▸ Short task: Reproduce every line of the material below word for word, leaving out the pictures.

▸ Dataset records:

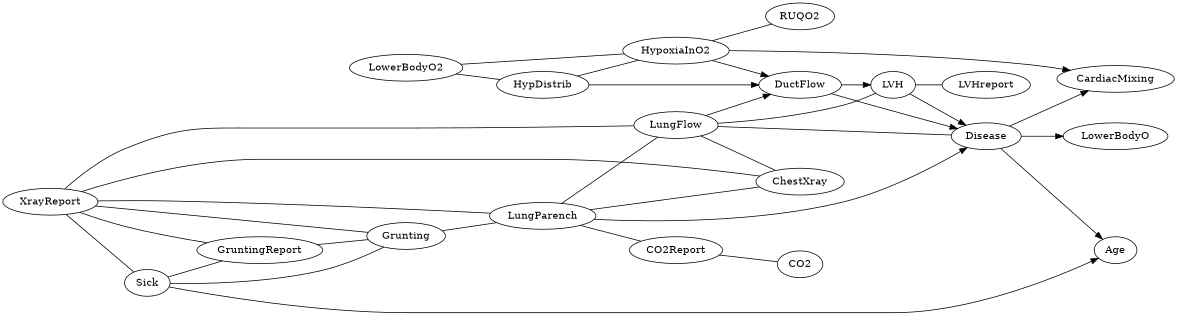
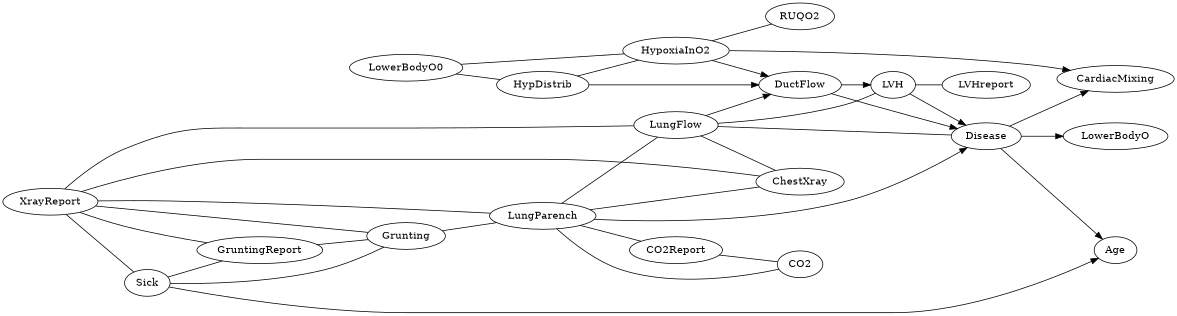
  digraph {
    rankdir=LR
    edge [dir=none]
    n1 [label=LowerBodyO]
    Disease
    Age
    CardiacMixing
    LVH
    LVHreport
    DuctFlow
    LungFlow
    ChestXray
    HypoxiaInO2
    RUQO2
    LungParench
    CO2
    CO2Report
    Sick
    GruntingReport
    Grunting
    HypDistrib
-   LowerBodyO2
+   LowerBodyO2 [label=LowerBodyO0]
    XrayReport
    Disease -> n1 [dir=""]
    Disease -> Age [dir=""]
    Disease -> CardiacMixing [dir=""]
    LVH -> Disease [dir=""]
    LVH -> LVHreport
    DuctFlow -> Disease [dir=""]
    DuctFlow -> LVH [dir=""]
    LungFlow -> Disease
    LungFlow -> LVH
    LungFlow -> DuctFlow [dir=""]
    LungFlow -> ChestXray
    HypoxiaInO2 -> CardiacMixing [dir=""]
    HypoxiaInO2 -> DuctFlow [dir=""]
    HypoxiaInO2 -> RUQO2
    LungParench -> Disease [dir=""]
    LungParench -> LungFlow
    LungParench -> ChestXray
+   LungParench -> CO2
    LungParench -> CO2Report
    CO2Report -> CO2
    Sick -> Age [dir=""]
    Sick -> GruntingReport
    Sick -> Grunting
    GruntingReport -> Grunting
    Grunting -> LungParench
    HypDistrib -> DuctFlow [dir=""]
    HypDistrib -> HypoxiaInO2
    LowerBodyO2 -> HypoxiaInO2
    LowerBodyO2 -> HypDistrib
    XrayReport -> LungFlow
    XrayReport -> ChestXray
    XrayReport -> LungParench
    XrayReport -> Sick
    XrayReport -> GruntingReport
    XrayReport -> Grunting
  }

▸ Exercise solution:
  digraph {
    rankdir=LR
    edge [dir=none]
    n1 [label=LowerBodyO]
    Disease
    Age
    CardiacMixing
    LVH
    LVHreport
    DuctFlow
    LungFlow
    ChestXray
    HypoxiaInO2
    RUQO2
    LungParench
    CO2
    CO2Report
    Sick
    GruntingReport
    Grunting
    HypDistrib
-   LowerBodyO2
+   LowerBodyO2 [label=LowerBodyO0]
    XrayReport
    Disease -> n1 [dir=""]
    Disease -> Age [dir=""]
    Disease -> CardiacMixing [dir=""]
    LVH -> Disease [dir=""]
    LVH -> LVHreport
    DuctFlow -> Disease [dir=""]
    DuctFlow -> LVH [dir=""]
    LungFlow -> Disease
    LungFlow -> LVH
    LungFlow -> DuctFlow [dir=""]
    LungFlow -> ChestXray
    HypoxiaInO2 -> CardiacMixing [dir=""]
    HypoxiaInO2 -> DuctFlow [dir=""]
    HypoxiaInO2 -> RUQO2
    LungParench -> Disease [dir=""]
    LungParench -> LungFlow
    LungParench -> ChestXray
+   LungParench -> CO2
    LungParench -> CO2Report
    CO2Report -> CO2
    Sick -> Age [dir=""]
    Sick -> GruntingReport
    Sick -> Grunting
    GruntingReport -> Grunting
    Grunting -> LungParench
    HypDistrib -> DuctFlow [dir=""]
    HypDistrib -> HypoxiaInO2
    LowerBodyO2 -> HypoxiaInO2
    LowerBodyO2 -> HypDistrib
    XrayReport -> LungFlow
    XrayReport -> ChestXray
    XrayReport -> LungParench
    XrayReport -> Sick
    XrayReport -> GruntingReport
    XrayReport -> Grunting
  }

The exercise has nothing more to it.